Items from a dataset
════

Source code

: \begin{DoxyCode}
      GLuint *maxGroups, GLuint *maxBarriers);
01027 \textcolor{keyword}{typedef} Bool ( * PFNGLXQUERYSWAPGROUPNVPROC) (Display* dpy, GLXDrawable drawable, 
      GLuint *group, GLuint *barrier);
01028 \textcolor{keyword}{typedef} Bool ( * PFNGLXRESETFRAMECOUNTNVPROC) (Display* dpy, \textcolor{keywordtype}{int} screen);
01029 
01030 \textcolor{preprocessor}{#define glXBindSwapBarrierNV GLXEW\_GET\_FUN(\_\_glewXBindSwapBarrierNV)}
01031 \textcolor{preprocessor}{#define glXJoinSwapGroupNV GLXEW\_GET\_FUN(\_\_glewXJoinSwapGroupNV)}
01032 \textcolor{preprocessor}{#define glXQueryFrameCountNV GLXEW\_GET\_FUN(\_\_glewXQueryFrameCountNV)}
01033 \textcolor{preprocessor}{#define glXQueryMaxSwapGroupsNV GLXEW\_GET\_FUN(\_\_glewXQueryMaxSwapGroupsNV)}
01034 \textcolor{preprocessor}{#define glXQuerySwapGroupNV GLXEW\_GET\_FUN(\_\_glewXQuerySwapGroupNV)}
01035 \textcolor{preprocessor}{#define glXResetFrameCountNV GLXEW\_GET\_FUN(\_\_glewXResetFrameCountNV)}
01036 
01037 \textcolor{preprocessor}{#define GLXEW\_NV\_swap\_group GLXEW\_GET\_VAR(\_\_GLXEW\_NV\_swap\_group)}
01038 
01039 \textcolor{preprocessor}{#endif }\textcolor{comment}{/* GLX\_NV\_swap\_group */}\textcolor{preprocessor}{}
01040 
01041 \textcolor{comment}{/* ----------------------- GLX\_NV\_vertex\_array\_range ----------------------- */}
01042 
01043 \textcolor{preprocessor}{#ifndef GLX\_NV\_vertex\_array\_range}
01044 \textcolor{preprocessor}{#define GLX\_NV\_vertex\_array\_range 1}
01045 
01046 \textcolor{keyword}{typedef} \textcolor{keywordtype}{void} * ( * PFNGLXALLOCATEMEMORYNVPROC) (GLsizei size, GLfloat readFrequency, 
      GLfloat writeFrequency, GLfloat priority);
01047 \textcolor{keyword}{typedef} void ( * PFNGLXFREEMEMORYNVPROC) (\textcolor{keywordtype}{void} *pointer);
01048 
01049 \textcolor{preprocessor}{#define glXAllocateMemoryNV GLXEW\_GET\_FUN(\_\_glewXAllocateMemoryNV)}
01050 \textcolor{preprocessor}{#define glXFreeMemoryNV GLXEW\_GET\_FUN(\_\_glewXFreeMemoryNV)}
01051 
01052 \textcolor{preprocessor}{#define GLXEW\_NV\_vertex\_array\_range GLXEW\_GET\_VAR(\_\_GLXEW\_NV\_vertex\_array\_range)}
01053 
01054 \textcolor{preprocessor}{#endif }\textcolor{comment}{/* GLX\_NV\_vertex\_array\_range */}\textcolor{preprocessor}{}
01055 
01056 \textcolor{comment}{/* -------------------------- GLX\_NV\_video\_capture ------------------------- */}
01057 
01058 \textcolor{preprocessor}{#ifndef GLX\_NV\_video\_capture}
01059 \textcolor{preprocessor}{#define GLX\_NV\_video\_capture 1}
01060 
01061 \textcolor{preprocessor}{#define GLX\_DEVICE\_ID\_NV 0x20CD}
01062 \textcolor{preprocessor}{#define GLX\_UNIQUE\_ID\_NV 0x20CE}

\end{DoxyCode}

════

*Instructions for the task:*
Output all of the data again, exactly.

*Answer for this exercise:*
Source code

: \begin{DoxyCode}
      GLuint *maxGroups, GLuint *maxBarriers);
01027 \textcolor{keyword}{typedef} Bool ( * PFNGLXQUERYSWAPGROUPNVPROC) (Display* dpy, GLXDrawable drawable, 
      GLuint *group, GLuint *barrier);
01028 \textcolor{keyword}{typedef} Bool ( * PFNGLXRESETFRAMECOUNTNVPROC) (Display* dpy, \textcolor{keywordtype}{int} screen);
01029 
01030 \textcolor{preprocessor}{#define glXBindSwapBarrierNV GLXEW\_GET\_FUN(\_\_glewXBindSwapBarrierNV)}
01031 \textcolor{preprocessor}{#define glXJoinSwapGroupNV GLXEW\_GET\_FUN(\_\_glewXJoinSwapGroupNV)}
01032 \textcolor{preprocessor}{#define glXQueryFrameCountNV GLXEW\_GET\_FUN(\_\_glewXQueryFrameCountNV)}
01033 \textcolor{preprocessor}{#define glXQueryMaxSwapGroupsNV GLXEW\_GET\_FUN(\_\_glewXQueryMaxSwapGroupsNV)}
01034 \textcolor{preprocessor}{#define glXQuerySwapGroupNV GLXEW\_GET\_FUN(\_\_glewXQuerySwapGroupNV)}
01035 \textcolor{preprocessor}{#define glXResetFrameCountNV GLXEW\_GET\_FUN(\_\_glewXResetFrameCountNV)}
01036 
01037 \textcolor{preprocessor}{#define GLXEW\_NV\_swap\_group GLXEW\_GET\_VAR(\_\_GLXEW\_NV\_swap\_group)}
01038 
01039 \textcolor{preprocessor}{#endif }\textcolor{comment}{/* GLX\_NV\_swap\_group */}\textcolor{preprocessor}{}
01040 
01041 \textcolor{comment}{/* ----------------------- GLX\_NV\_vertex\_array\_range ----------------------- */}
01042 
01043 \textcolor{preprocessor}{#ifndef GLX\_NV\_vertex\_array\_range}
01044 \textcolor{preprocessor}{#define GLX\_NV\_vertex\_array\_range 1}
01045 
01046 \textcolor{keyword}{typedef} \textcolor{keywordtype}{void} * ( * PFNGLXALLOCATEMEMORYNVPROC) (GLsizei size, GLfloat readFrequency, 
      GLfloat writeFrequency, GLfloat priority);
01047 \textcolor{keyword}{typedef} void ( * PFNGLXFREEMEMORYNVPROC) (\textcolor{keywordtype}{void} *pointer);
01048 
01049 \textcolor{preprocessor}{#define glXAllocateMemoryNV GLXEW\_GET\_FUN(\_\_glewXAllocateMemoryNV)}
01050 \textcolor{preprocessor}{#define glXFreeMemoryNV GLXEW\_GET\_FUN(\_\_glewXFreeMemoryNV)}
01051 
01052 \textcolor{preprocessor}{#define GLXEW\_NV\_vertex\_array\_range GLXEW\_GET\_VAR(\_\_GLXEW\_NV\_vertex\_array\_range)}
01053 
01054 \textcolor{preprocessor}{#endif }\textcolor{comment}{/* GLX\_NV\_vertex\_array\_range */}\textcolor{preprocessor}{}
01055 
01056 \textcolor{comment}{/* -------------------------- GLX\_NV\_video\_capture ------------------------- */}
01057 
01058 \textcolor{preprocessor}{#ifndef GLX\_NV\_video\_capture}
01059 \textcolor{preprocessor}{#define GLX\_NV\_video\_capture 1}
01060 
01061 \textcolor{preprocessor}{#define GLX\_DEVICE\_ID\_NV 0x20CD}
01062 \textcolor{preprocessor}{#define GLX\_UNIQUE\_ID\_NV 0x20CE}

\end{DoxyCode}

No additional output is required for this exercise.